School officials say $89 million in bonds can be paid off without tax increase

Posted: Oct. 6, 2014 7:11 am Updated: May. 13, 2015 6:11 pm
Dewey Elementary School, built in 1917 and showing its age with cracked walls at left, would be closed or repurposed if the Nov. 4 bond issue passes. (H-W Photo/Steve Bohnstedt)

Herald-Whig Staff Writer

Quincy School District officials insist it's possible to issue $89 million in bonds without increasing the district's property tax rate over the 20-year payback period.

That's one of the big selling points supporters cite as they encourage voters to consider approving the school facilities bond issue in the Nov. 4 election.

George Crickard, chairman of the Committee for Building Quincy's Schools, said the people he talks to about the referendum are intrigued by the notion of being able to erect five new elementary schools and an addition onto Quincy High School without seeing an appreciable bump in property taxes.

"I am surprised at how positive the reception has been," Crickard said.

Even people who pay tuition to send their children to parochial schools in Quincy have told Crickard they see the value of taking steps to upgrade the public schools if it can be down without a tax increase.

"I think people on both sides of the fence realize how important schools are to Quincy as a whole," he said. "This is an investment in the future. This is an investment in Quincy."

The Quincy School District's total tax rate currently stands at $4.13 per $100 assessed valuation. Of that amount, about 83 cents in taxes is used to generate about $6.6 million to pay off outstanding bond obligations.

Joel Murphy, the district's business manager, said several bonds are slated to be paid off over the next few years. This means the level of taxes dedicated to bond payments will gradually go down as the bonds are paid off.

Projections show the district's tax rate for bond payments will drop to around 62 cents in the 2014 tax year, 56 cents in 2015, 28 cents in 2016, 15 cents in 2017 and just over 4 cents in 2018.

By selling bonds now -- and by taking advantage of the relative low interest rates currently available -- Murphy said the district would be able to carry out a major building campaign while keeping the district's tax rate relatively steady for the next 20 years.

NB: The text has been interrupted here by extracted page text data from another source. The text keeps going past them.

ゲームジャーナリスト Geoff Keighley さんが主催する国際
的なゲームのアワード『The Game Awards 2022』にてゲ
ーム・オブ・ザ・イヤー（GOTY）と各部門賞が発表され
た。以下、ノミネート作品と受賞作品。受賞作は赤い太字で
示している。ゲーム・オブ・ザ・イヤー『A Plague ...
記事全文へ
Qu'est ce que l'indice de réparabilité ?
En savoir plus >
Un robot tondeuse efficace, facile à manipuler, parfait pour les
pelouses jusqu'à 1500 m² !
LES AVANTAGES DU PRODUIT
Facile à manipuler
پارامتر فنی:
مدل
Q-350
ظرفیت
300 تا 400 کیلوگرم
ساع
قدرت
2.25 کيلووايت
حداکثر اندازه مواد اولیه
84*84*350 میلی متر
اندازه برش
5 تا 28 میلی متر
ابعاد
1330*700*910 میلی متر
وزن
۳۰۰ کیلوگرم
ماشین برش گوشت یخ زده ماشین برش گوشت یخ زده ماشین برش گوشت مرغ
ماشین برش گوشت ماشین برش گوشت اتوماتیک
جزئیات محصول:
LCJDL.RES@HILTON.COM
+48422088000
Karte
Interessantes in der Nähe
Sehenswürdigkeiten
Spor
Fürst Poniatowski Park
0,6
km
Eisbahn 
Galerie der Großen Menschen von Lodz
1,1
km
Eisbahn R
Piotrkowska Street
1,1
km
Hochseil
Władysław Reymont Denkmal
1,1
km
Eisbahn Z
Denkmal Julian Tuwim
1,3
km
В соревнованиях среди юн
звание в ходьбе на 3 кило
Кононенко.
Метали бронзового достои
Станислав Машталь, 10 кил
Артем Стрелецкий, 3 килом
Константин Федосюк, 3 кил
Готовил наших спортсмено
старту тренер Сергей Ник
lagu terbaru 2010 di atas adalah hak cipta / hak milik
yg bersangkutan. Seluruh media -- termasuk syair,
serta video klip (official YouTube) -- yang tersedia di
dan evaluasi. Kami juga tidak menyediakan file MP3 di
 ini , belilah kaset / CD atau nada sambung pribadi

If the $89 million bond issue gets defeated in the Nov. 4 election, Murphy said the district's tax rate is not expected to drop significantly. This is because the district would then be faced with selling about $66 million in life-safety bonds over the next 20 years to make needed repairs to the district's existing schools, which range in age from 42 to 124 years old.

Murphy said if voters approve the bond issue, the district could avoid spending about $50 million for life-safety projects because several old buildings would be taken out of service. But the district would still have to spend about $16 million for life-safety work at several remaining buildings. This money is not included in the $89 million bond issue proposal.

To pay for the $16 million in life-safety work, he said, the district would tap into revenue from the district's five-cent fire prevention tax levy, which generates about $400,000 a year. In addition, some of the life-safety costs would be offset by an estimated $11.2 million in operational savings from closing several high-maintenance buildings and having new energy-efficient buildings.

In addition to those savings, the district expects to save more than $1 million a year in personnel costs by operating only five elementary schools instead of the 10 currently in operation -- a figure that counts Baldwin Intermediate School as three schools, since each has its own principal, secretary, school nurse and a number of other positions that could be eliminated under a five-school system.

Murphy said the district also could see some savings in lower transportation costs. He said under the proposed new system, fewer bus routes would be needed to take students to and from elementary schools each day.

In addition, by moving the ninth grade from Quincy Junior High to Quincy High School, the district would no longer have to transport about 250 ninth-graders who start each morning at QHS taking elective classes and are then bused back to QJHS to finish the school day.